"The Internet of Things is a very broad concept", says Henk-Jan Schuurman, IoT Lead Netherlands at Accenture Digital. People have been connecting machines with each other for quite some time. We can collect data from these devices and subject them to analytics. Henk-Jan Schuurman: “But now it’s time to actually start using this huge amount of data! Several years ago, it still took hours to produce a daily report. Now it can be done in just a couple of seconds. That’s what’s new about the IoT: it enables us to take immediate action on the basis of data.”
Working Faster and More Efficiently
Schuurman cites the example of Fiat. A few years ago, with the aim of improving its operational efficiency and tapping into new sources of income, the Italian carmaker started installing sensors in its cars. “This enabled the company to schedule maintenance more effectively. Previously, customers had to take their car in for servicing every 30,000 kilometers. Now, sensors tell you when it’s time to have your car serviced.” The information provided by the sensors also tells Fiat which spare parts the dealer needs to have in stock and when. This means that the work can be carried out more efficiently, and more cars can be serviced in a day.
Entering into Partnerships
Fiat is also effectively using data provided by third parties, says Schuurman. For example, the carmaker has entered into partnerships with TomTom and Facebook in order to display relevant information on the dashboard screen. For Facebook, a connection is made with the driver’s smartphone. “This gives Fiat insight into who is driving the car and where they’re located. A sensor in the tank can tell Fiat when the tank is almost empty. Fiat may then send a coupon for a discount at a petrol station nearby. In this way, the carmaker earns extra revenue, while the consumer enjoys an enhanced experience.” According to the IoT expert, trials are even being carried out for systems that will enable your car to process the payment for your hamburger at a McDrive restaurant.
New Payment Model
The Internet of Things makes it possible to develop new business models. Schuurman has observed that many companies are considering offering certain products as a service. For instance, a supplier of truck tires who was previously paid per tire has now installed sensors on its tires and is getting paid on the basis of a truck’s mileage. This is a more attractive payment model for the customer, and it provides the tire manufacturer with a lot of valuable data, such as insights into driving behavior and the condition of the tires. As a result, the manufacturer will arrange timely replacement, preventing blow-outs. The transport company owning the truck will also find this data useful. In short, this new business model enables the tire manufacturer, once again, to provide its customers with a valuable product, albeit one less tangible than a tire.”

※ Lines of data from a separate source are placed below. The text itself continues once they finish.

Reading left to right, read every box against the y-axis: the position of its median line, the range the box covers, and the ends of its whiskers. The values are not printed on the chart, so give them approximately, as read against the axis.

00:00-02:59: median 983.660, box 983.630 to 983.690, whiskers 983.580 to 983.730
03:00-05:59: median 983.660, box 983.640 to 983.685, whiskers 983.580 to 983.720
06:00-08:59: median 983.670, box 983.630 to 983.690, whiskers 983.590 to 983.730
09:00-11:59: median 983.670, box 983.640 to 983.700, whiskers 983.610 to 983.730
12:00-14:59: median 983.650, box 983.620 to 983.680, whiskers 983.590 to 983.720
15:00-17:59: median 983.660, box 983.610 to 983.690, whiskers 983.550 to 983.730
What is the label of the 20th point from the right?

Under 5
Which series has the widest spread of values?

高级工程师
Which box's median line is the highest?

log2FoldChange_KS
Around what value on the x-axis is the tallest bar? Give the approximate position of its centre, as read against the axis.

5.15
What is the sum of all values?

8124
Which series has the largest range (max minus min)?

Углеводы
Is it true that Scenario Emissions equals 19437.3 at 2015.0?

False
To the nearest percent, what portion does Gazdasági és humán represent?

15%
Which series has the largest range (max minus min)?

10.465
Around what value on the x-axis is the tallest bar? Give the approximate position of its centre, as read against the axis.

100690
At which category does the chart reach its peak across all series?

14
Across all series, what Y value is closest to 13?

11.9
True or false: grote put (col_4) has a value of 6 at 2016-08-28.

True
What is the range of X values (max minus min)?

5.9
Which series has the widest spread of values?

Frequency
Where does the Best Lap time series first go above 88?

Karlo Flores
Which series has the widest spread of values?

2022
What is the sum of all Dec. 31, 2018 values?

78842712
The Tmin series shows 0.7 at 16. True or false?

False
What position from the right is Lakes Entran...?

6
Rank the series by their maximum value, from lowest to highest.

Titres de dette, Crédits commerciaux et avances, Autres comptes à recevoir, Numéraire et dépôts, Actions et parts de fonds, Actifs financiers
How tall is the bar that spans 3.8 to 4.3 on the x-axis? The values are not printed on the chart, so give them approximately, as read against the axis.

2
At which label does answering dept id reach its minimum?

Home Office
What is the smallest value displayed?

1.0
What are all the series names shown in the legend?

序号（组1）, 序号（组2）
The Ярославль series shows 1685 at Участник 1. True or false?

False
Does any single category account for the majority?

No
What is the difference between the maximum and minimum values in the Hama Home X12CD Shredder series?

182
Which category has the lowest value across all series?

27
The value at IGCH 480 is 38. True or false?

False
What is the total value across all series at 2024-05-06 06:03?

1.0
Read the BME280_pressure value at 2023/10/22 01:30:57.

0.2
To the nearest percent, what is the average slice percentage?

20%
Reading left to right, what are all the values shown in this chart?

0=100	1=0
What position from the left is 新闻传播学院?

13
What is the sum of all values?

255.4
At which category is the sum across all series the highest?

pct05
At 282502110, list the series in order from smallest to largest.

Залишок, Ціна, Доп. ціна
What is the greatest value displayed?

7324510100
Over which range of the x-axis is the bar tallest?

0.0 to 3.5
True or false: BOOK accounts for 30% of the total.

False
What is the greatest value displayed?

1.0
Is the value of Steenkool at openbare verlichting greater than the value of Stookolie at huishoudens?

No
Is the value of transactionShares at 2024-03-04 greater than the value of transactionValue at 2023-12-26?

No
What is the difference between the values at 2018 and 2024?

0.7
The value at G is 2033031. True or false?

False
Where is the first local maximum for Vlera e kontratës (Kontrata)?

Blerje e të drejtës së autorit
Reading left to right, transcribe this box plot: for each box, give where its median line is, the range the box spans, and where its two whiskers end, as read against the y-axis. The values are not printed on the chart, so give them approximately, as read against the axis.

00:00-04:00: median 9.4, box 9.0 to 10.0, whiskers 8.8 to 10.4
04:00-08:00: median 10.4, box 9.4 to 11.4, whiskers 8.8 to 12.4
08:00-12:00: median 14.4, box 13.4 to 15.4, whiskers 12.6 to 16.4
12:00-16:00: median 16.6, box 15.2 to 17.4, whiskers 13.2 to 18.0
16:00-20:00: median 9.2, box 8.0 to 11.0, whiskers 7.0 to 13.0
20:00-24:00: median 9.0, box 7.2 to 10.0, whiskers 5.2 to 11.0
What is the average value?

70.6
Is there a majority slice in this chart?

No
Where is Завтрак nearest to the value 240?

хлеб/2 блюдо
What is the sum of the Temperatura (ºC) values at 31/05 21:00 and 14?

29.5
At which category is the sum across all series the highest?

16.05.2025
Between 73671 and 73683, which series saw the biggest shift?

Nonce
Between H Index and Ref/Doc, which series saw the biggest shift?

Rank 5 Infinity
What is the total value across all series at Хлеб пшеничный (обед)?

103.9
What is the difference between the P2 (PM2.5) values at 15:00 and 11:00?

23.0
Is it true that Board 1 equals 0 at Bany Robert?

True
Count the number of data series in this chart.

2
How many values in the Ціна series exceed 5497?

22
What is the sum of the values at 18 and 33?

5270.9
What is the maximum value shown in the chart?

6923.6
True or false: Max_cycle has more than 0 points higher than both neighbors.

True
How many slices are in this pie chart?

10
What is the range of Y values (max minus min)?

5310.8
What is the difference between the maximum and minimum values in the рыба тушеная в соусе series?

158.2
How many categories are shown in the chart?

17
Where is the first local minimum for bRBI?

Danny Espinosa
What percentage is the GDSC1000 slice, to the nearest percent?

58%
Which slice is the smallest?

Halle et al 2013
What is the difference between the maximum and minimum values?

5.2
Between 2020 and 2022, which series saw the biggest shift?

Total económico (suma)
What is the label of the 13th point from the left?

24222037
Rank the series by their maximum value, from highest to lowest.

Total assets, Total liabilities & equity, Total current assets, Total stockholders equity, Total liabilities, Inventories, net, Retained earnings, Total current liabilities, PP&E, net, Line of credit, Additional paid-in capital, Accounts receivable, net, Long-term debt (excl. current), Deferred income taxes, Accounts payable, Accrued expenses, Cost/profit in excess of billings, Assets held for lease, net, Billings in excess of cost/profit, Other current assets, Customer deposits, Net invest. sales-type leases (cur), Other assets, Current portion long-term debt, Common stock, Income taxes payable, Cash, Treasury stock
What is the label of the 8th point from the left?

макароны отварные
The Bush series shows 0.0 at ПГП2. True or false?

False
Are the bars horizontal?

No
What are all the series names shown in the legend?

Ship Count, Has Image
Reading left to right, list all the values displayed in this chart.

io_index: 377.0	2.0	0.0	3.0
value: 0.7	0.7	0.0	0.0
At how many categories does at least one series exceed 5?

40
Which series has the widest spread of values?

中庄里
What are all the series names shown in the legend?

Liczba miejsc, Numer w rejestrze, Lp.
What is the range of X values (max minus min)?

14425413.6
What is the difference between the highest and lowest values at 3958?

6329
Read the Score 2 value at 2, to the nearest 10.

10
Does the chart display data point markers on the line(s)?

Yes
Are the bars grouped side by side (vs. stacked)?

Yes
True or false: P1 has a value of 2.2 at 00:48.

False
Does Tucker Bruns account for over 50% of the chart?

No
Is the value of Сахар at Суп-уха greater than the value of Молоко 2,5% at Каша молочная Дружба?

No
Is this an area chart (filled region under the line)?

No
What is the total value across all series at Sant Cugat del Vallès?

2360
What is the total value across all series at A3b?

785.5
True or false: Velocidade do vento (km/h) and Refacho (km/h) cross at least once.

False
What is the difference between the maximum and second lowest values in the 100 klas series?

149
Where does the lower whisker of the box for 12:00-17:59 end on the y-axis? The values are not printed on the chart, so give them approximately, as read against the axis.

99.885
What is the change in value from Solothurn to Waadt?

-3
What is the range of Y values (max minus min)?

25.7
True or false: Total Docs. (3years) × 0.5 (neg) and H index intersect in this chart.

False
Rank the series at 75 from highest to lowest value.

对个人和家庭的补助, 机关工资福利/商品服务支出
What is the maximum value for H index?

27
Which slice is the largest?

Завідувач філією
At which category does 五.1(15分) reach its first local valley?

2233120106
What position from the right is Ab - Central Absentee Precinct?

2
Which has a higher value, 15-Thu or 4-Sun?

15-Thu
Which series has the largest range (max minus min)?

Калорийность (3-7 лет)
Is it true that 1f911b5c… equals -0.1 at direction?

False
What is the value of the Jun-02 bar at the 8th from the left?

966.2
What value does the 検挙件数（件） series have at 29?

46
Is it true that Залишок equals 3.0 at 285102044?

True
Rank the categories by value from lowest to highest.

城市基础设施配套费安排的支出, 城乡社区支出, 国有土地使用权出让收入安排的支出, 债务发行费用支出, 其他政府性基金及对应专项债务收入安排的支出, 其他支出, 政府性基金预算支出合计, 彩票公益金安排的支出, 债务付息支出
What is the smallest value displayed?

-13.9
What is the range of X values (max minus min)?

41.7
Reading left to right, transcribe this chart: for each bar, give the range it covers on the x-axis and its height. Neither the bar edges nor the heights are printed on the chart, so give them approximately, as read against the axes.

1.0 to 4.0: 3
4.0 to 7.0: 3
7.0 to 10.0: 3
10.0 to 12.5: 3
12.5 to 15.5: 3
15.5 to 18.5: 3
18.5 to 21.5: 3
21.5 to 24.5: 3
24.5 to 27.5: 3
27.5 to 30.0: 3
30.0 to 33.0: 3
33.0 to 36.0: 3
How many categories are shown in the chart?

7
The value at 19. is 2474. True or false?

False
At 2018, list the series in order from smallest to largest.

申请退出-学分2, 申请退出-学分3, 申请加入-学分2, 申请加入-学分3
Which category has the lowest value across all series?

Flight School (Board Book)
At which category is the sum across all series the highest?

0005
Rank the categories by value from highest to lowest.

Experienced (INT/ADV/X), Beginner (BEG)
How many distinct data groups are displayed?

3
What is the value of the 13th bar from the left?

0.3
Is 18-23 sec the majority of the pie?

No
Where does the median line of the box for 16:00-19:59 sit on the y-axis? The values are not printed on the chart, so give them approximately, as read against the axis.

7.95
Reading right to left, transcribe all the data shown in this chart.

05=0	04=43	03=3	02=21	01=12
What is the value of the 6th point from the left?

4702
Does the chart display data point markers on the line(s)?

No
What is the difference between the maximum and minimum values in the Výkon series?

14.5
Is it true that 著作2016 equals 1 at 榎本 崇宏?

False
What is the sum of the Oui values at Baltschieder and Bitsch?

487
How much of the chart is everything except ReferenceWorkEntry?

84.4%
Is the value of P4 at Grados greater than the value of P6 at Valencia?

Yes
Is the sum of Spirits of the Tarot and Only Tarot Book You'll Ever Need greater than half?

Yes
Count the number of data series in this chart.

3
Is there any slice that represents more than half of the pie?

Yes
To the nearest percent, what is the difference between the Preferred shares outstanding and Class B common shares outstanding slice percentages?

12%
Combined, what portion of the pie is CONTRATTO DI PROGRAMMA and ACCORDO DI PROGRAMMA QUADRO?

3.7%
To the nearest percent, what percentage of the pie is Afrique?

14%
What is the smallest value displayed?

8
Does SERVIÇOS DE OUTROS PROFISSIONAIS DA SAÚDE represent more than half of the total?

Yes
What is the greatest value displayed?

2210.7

“It’s difficult to find something that’s not only disruptive, but also fits in with the company culture.”
Much to Gain
It is not only suppliers of products that are enjoying the benefits of the Internet of Things, says Schuurman. Suppliers of services can also take advantage of it. “The IoT can help service providers to significantly improve the quality of their services. Take a utility company that needs to carry out a small maintenance job at your home. We all know how frustrating it is when you’re told the technician will arrive between 12 and 6. Startup and innovative companies such as Uber are often able to tell you exactly when the person you’re expecting will be on your doorstep. Traditional service providers can learn a lot from them.”
Although many companies regard the Internet of Things as a good opportunity for new ventures, many initiatives do not make it beyond the pilot phase. This is where system integrators can make a difference, says Schuurman. “When system integrators see a new technology or business model that they think is promising, they should co-invest in it so that it can be marketed. In this way, they share the success as well as the risk. Many conventional companies find it difficult to implement a new service or business model because they’ve been working in the same way for many years. It’s difficult for them to find something that’s not only disruptive, but also fits in with the company culture. This requires a huge cultural shift within the organization. If changes are implemented too slowly, it may be too late for the company to benefit.”